Everything was fine. Sushi is deceptive, I learnt. They packed my unsuspecting mouth with so much of rice and flavour that three rolls stuffed me. Though it could’ve been because I had also eaten some risotto, bread and brie, and noodles, washing it all down with a tall glass of Mocktail.
By the time the storytellers began their cruise somewhere in central Europe, I had almost dozed off. But it was a party, and I had to play my part. I smiled and nodded as if it was the most interesting thing I had ever heard. It was, too, to an extent. I even felt a tinge of jealousy that they could lounge in a jacuzzi for thirty minutes while on a ship that in itself was a large jacuzzi.
And then the man of the couple began narrating the incredible story of his iPhone meeting water.
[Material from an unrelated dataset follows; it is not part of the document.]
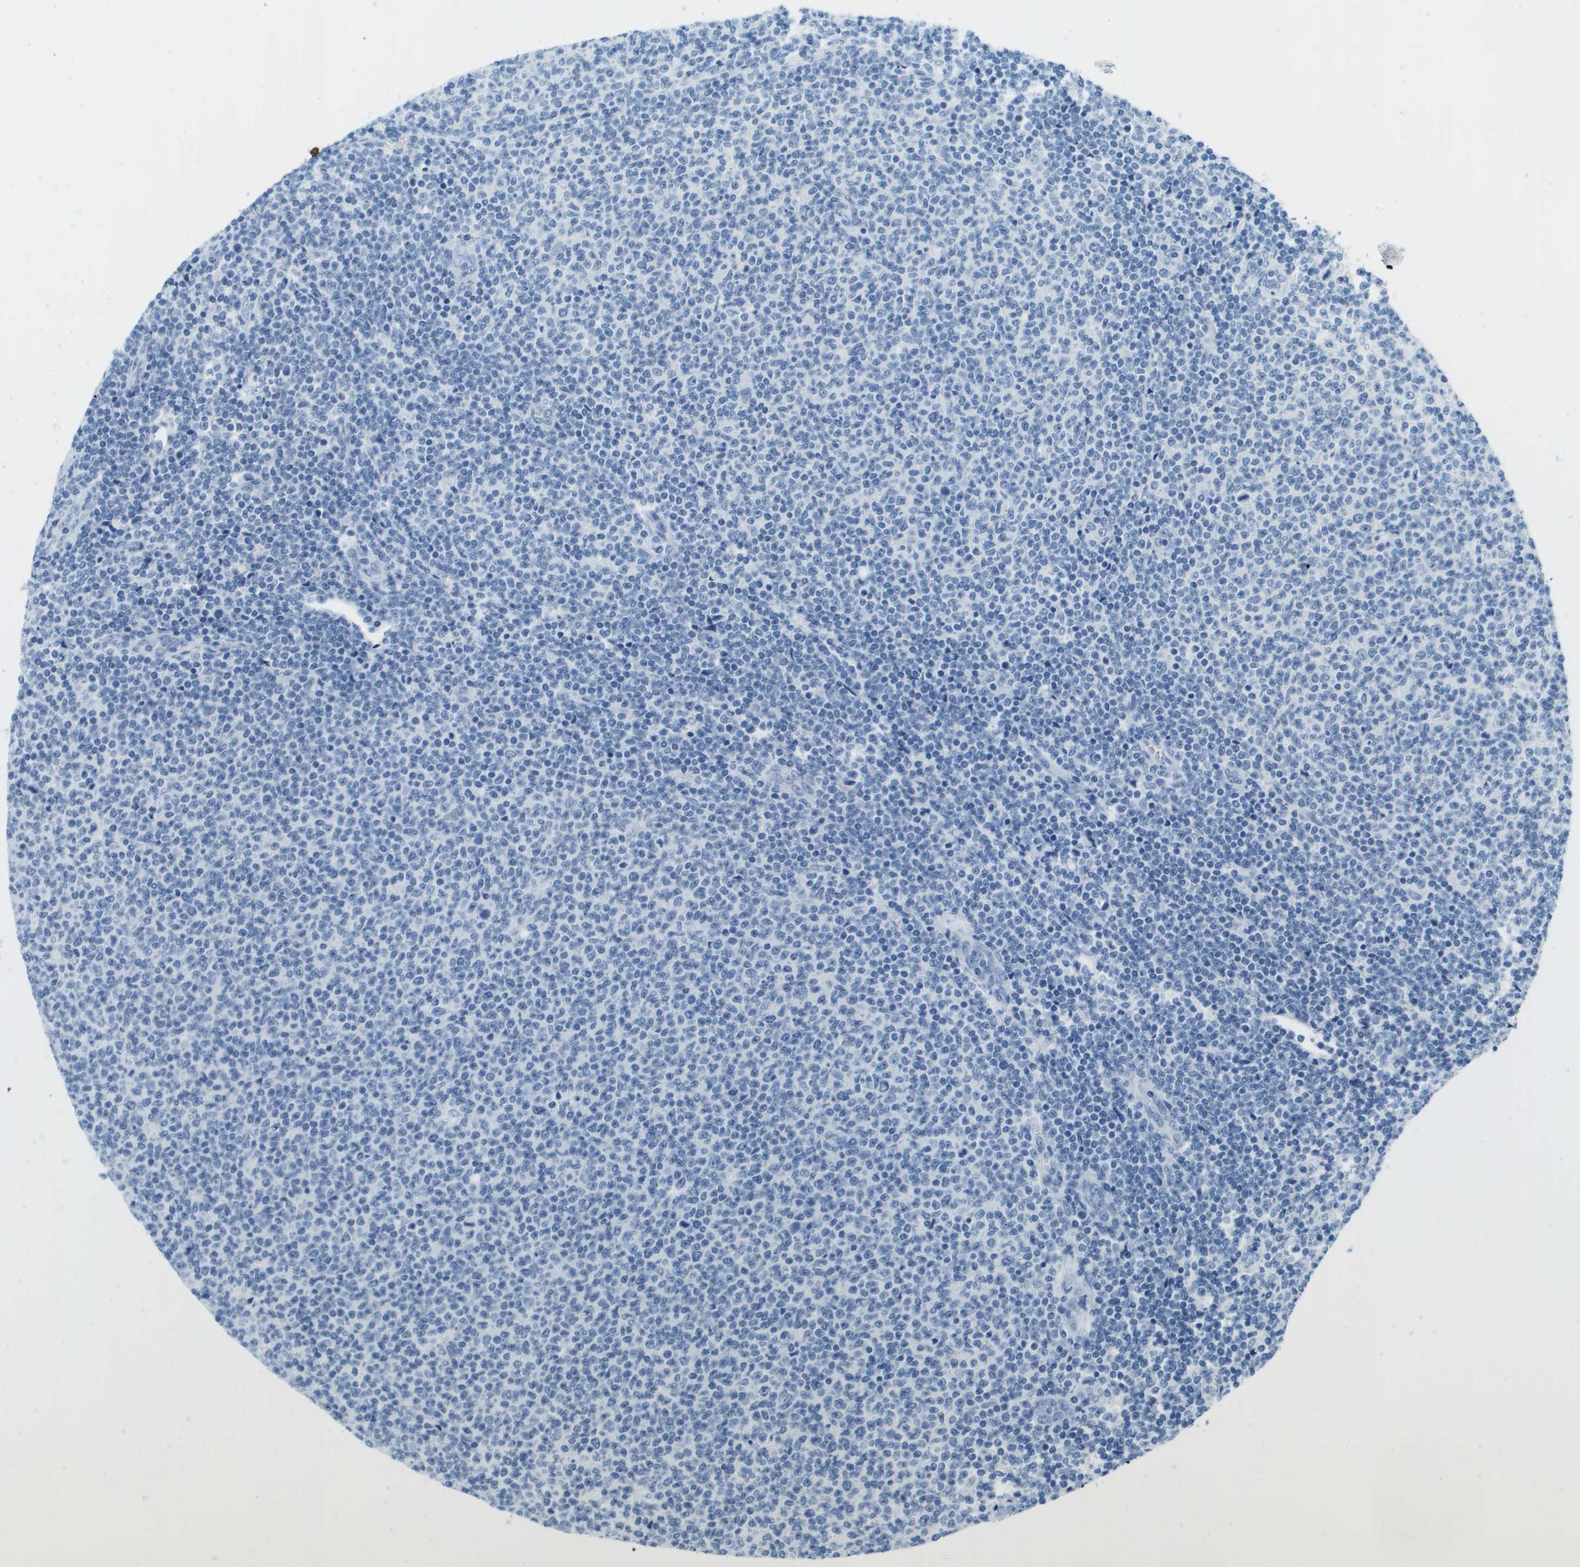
{"staining": {"intensity": "negative", "quantity": "none", "location": "none"}, "tissue": "lymphoma", "cell_type": "Tumor cells", "image_type": "cancer", "snomed": [{"axis": "morphology", "description": "Malignant lymphoma, non-Hodgkin's type, Low grade"}, {"axis": "topography", "description": "Lymph node"}], "caption": "Protein analysis of malignant lymphoma, non-Hodgkin's type (low-grade) displays no significant staining in tumor cells. (DAB immunohistochemistry (IHC) with hematoxylin counter stain).", "gene": "CDHR2", "patient": {"sex": "male", "age": 66}}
Since they were in the middle of the sea, mobile network was out of the picture. Great. But he had taken his phone over to a water tub — a jacuzzi if you prefer the fancy term — to take pictures. Pictures of what, he didn’t say, and I didn’t know him well enough to ask. Anyway, he had become engrossed in the water to remember the phone in his pocket.
To summarise, he had spent a fortune on the cruise and had gone into the jacuzzi with his phone still in his pants. Awesome. Thirty minutes he relaxed before kicking himself for losing his iPhone to the perilous chemicals of h2o.
Social convention seemed to dictate we laugh at this point. So we did.
He went on. His heart had broken and his phone’s soul had shattered, but he had given it a royal goodbye. At this point, I didn’t know whether I should laugh or put on a sad face. I decided to plaster a smile, showing I was politely interested. Not too much, not too little I thought to myself.
While I had been busy thinking, he had been talking. When I turned my attention to him again, he began telling us tough it was to replace the phone he had just finished mourning. It’s hard, I heard, to get an iPhone replaced. They ask a lot of questions. And a lot of money. Not too surprising, since we were talking Apple and a drenched iPhone that they never claimed was water-proof. “It cost me a bloody 20,000 bucks!”
Hold it right there, buddy.
I was wide awake now. “20,000 bucks”?
A lot of Indians used “Rupee” and “buck” to mean the same thing, but our North American friends — from the looks on the faces — didn’t. The storyteller seemed too invested in his story to notice, but for a moment, there was silence. And “buck” was the culprit.
Plenty of my close colleagues say “buck” when they mean “Rupee” and it always left me with a knot in my stomach. I’d ache to give them a stern look over my glasses and correct their distinct sense of senselessness. They are two different things; a buck in America is 65 rupees in India, which is the approximate cost of a cup of coffee in a semi-fancy restaurant.
Twenty thousand Indian rupees is about $300. And I could imagine our company’s horror when they heard a figure that meant $20,000 to them. Sure, they were all too nice to blurt it out to my Indian friend, but he did sound silly.
We might spend weekends watching Hollywood movies or pretend to read modern American literature, or even chat on Tinder with people from the other side of the world. But some things don’t change. The “Rupee” couldn’t ever become the “buck.” And I wish my iPhone-losing friend hadn’t interwoven our economies like that, given how unstable they are. (But that’s for another time.)